Passage for review =
So, what are some practical, real-world aspects of the rule of law in a business lawyer’s practice? Why should it be important to a business lawyer and their business clients, too? Here’s one reason: attention to the rule of law is an ethical obligation of all lawyers under the ethics rules. But what does that mean? The rule of law, as defined by the World Justice Project, is “a durable system of laws, institutions, norms, and community commitment” that delivers accountability, just law, open government, and impartial justice. Different organizations measure and study the rule of law in different ways, but most agree that it can provide constraints on government powers; minimize corruption; promote open government, fundamental rights, and order and security; advance regulatory information; and encourage civil and criminal justice.
The rule of law is also essential for businesses across the world. Why? The answer is simple: the business world requires stable, reliable, and predictable legal systems and laws, and the rule of law anchors such systems. And according to the World Justice Project, the presence (or absence) of the rule of law has a correlation with economic development throughout the world, as well as socio-political development.

Dataset excerpts
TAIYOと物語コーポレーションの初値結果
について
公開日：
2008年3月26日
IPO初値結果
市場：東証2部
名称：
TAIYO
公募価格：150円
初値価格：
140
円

...

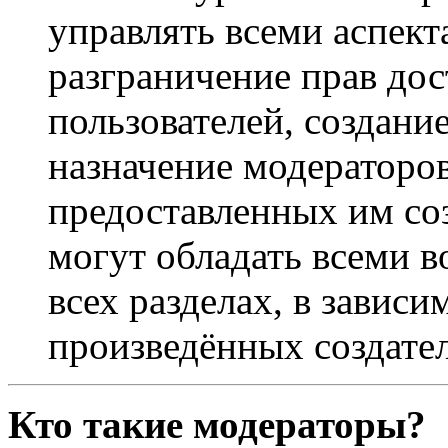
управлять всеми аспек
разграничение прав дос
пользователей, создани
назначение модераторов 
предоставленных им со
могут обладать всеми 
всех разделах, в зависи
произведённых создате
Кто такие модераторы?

What you will do =
**1.** Answer these questions about the passage on the rule of law:
(a) Which organization's definition of the rule of law does the passage quote?
(b) What kind of legal systems and laws does the business world require?
(c) Besides economic development, what kind of development does the passage say correlates with the presence or absence of the rule of law?
**2.** Do these statements agree with the passage on the rule of law?
(a) Attention to the rule of law is an ethical obligation for all lawyers.
(b) Organizations measure and study the rule of law in the same way.
(c) The World Justice Project ties the rule of law only to economic development.
**3.** Can you pick up the passage on the rule of law after its final sentence and continue it?

Outputs by task =
**1.**
(a) The World Justice Project.
(b) Stable, reliable, and predictable legal systems and laws.
(c) Socio-political development.

**2.**
(a) Yes: "attention to the rule of law is an ethical obligation of all lawyers under the ethics rules."
(b) No: "Different organizations measure and study the rule of law in different ways."
(c) No: "has a correlation with economic development throughout the world, as well as socio-political development."

**3.**
So, by listening to our colleagues, both senior and junior, and recognizing these matters, are we done? Well, not quite. Some, including the World Justice Project, report a disturbing trend of the decline of the rule of law all over the world, including in the United States, even though people and business require the rule of law to sustain themselves, grow, and thrive.
In fact, according to the World Justice Project 2022 Rule of Law Index, for the fifth year in a row, more countries declined than improved in terms of the measure of the rule of law. To be sure, there are bright spots. According to the Index, in the United States, current areas of strength include civil justice that is free of corruption; government that is open; laws and government data that are publicized and publicly available; the right to information; the existence of complaint mechanisms; and effective systems of criminal investigation. But there are current areas of concern for the rule of law in the United States as well. These include confidence in the transition of power subject to the law; civic participation; fundamental rights; due process of the law and the rights of the accused; freedom of opinion and expression is effectively guaranteed; freedom of belief and religion is effectively guaranteed; civil justice is free of improper government influence; and criminal investigation system is effective. And sadly, there are some areas in which the rule of law in the United States has consistently faced significant challenges. These include equal treatment and the absence of discrimination; administrative proceedings that are conducted without unreasonable delay; accessible and affordable civil justice; and civil justice that is free of discrimination.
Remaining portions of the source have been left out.